PUBLICATIONS

2020

redical
Krumer-Nevo, Michal. 2020. “Radical Hope: Poverty-Aware Practice for Social Work”. The British Journal of Social Work, pp. 263.

The book is based on the author’s ongoing professional and academic endeavour to conceptualise the poverty-aware paradigm (PAP) and develop its implementation in policy and practice. Although the PAP is present throughout the book, the book is much more than a mere presentation of the paradigm. Rather, it addresses the manifestation of grand theories and critical ideas in interpersonal and social relationships. In this sense, the paradigm serves as an analytical lens through which abstract notions such as social injustice, power relationships and recognition operate in the lives of individuals and the work of social workers. By including personal accounts, case studies and performative texts, Krumer-Nevo emphasises the notion that dialogue is an essential feature of any transformational process, whether personal, social or political.

The introduction and first chapter are dedicated to outlining the PAP as a theoretical, ethical and practical framework for social work with people living in poverty. Combining a critical social analysis of poverty with relational notions, the paradigm asserts that poverty is a violation of human rights that people in poverty actively resist, that professional knowledge should be based on close relationships with services users and that social workers should stand by their service users in their struggle against poverty. In what follows, the book is divided into four sections, devoted to the different pillars of the paradigm: transformation, recognition, rights and solidarity.

The first section, ‘Transformation’, focuses on critical consciousness and is rooted in the notion that adopting the PAP (and critical thinking in general) requires individuals to undergo a transformative process of deconstructing and reconstructing their core assumptions and eventually changing the ways in which they practice. These chapters involve a deconstruction of mainstream practices and offer alternative, social-justice-based practices for talking, writing and teaching about poverty. The final chapter of this section is written in an FAQ (Frequently Asked Questions) format, offering readers ten critical poverty-aware answers to frequently asked (mainly conservative) questions. This chapter departs from the focus on social work practice and addresses the need to challenge and transform the wider public discourse on poverty. The following two sections, ‘Recognition’ and ‘Rights’, unfold the two focal points of the PAP practice: the politics of recognition and respect and the politics of redistribution.

Recognition is presented as an organising concept for acknowledging the subjectivity of service users in therapeutic relationships. Building on relational psychoanalytic theories (e.g. Benjamin, 1988) and linking them to critical theories (e.g. Fraser, 1995), this section of the book outlines what recognition means in the context of poverty. The first chapter offers a fresh view on the concept of therapy. Krumer-Nevo asserts that what makes social workers’ work therapeutic is not the setting in which they work or the content of their interventions, but rather their ability to create relationships of recognition with services users. The following chapters of this section address three areas in which social workers often fail to recognise service users’ subjectivity in the context of poverty: services users’ needs and knowledge, the emotional pain caused by poverty, and the ways in which service users resist poverty.

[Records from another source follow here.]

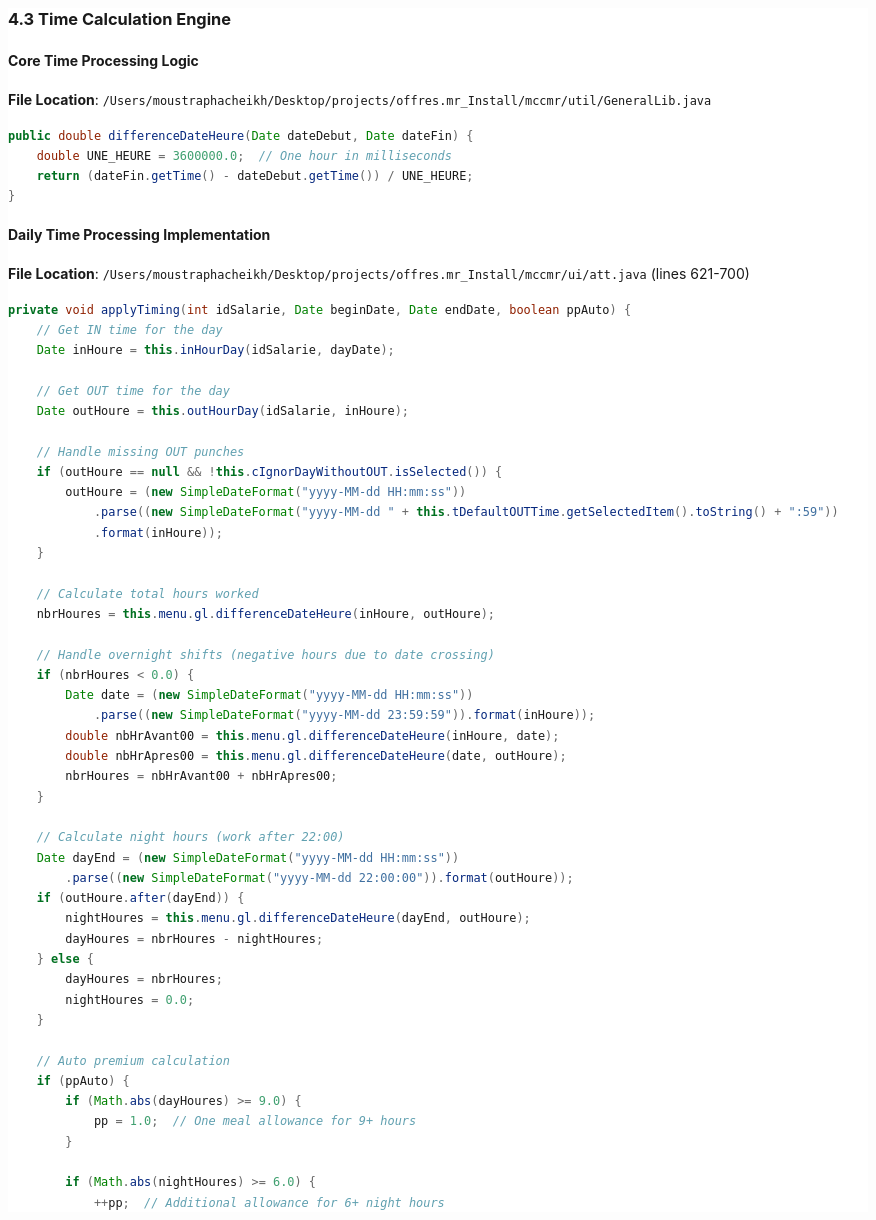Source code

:### 4.3 Time Calculation Engine

#### Core Time Processing Logic
**File Location**: `/Users/moustraphacheikh/Desktop/projects/offres.mr_Install/mccmr/util/GeneralLib.java`

```java
public double differenceDateHeure(Date dateDebut, Date dateFin) {
    double UNE_HEURE = 3600000.0;  // One hour in milliseconds
    return (dateFin.getTime() - dateDebut.getTime()) / UNE_HEURE;
}
```

#### Daily Time Processing Implementation
**File Location**: `/Users/moustraphacheikh/Desktop/projects/offres.mr_Install/mccmr/ui/att.java` (lines 621-700)

```java
private void applyTiming(int idSalarie, Date beginDate, Date endDate, boolean ppAuto) {
    // Get IN time for the day
    Date inHoure = this.inHourDay(idSalarie, dayDate);
    
    // Get OUT time for the day  
    Date outHoure = this.outHourDay(idSalarie, inHoure);
    
    // Handle missing OUT punches
    if (outHoure == null && !this.cIgnorDayWithoutOUT.isSelected()) {
        outHoure = (new SimpleDateFormat("yyyy-MM-dd HH:mm:ss"))
            .parse((new SimpleDateFormat("yyyy-MM-dd " + this.tDefaultOUTTime.getSelectedItem().toString() + ":59"))
            .format(inHoure));
    }
    
    // Calculate total hours worked
    nbrHoures = this.menu.gl.differenceDateHeure(inHoure, outHoure);
    
    // Handle overnight shifts (negative hours due to date crossing)
    if (nbrHoures < 0.0) {
        Date date = (new SimpleDateFormat("yyyy-MM-dd HH:mm:ss"))
            .parse((new SimpleDateFormat("yyyy-MM-dd 23:59:59")).format(inHoure));
        double nbHrAvant00 = this.menu.gl.differenceDateHeure(inHoure, date);
        double nbHrApres00 = this.menu.gl.differenceDateHeure(date, outHoure);
        nbrHoures = nbHrAvant00 + nbHrApres00;
    }
    
    // Calculate night hours (work after 22:00)
    Date dayEnd = (new SimpleDateFormat("yyyy-MM-dd HH:mm:ss"))
        .parse((new SimpleDateFormat("yyyy-MM-dd 22:00:00")).format(outHoure));
    if (outHoure.after(dayEnd)) {
        nightHoures = this.menu.gl.differenceDateHeure(dayEnd, outHoure);
        dayHoures = nbrHoures - nightHoures;
    } else {
        dayHoures = nbrHoures;
        nightHoures = 0.0;
    }
    
    // Auto premium calculation
    if (ppAuto) {
        if (Math.abs(dayHoures) >= 9.0) {
            pp = 1.0;  // One meal allowance for 9+ hours
        }
        
        if (Math.abs(nightHoures) >= 6.0) {
            ++pp;  // Additional allowance for 6+ night hours
```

The third section, ‘Rights’, is dedicated to the politics of redistribution in direct practice. Unlike Maslow, who hierarchised basic and emotional needs, the PAP perceives these needs as interconnected. This section of the book argues that a focus on services users’ inner worlds is insufficient in the context of poverty and that rights-based practice is essential for poverty-aware social work. The four chapters of this section bring to the forefront two rights-based practices: active realisation of rights and material assistance.

The last section of the book, ‘Solidarity’, confronts the question of the position social workers take when they work with people in poverty. Two dimensions of the question of position are addressed here—the ethical and the practical. Using four case studies, this section reflects how ethical questions shape the everyday practice of social workers. What, for example, does the ethical stance of standing by look like when a child is at risk? How is the ethical stance of confronting structural injustice expressed in practice? The case studies concretise the abstract notion of solidarity, making it applicable and relevant to the work of social workers.

In sum, reading this book involves a constant movement between the academic and the poetic, the evocative and the analytical, and the theoretical and the practical. The author succeeds in integrating all of these into a single holistic and powerful experience of transformative learning that indeed opens a space for radical hope.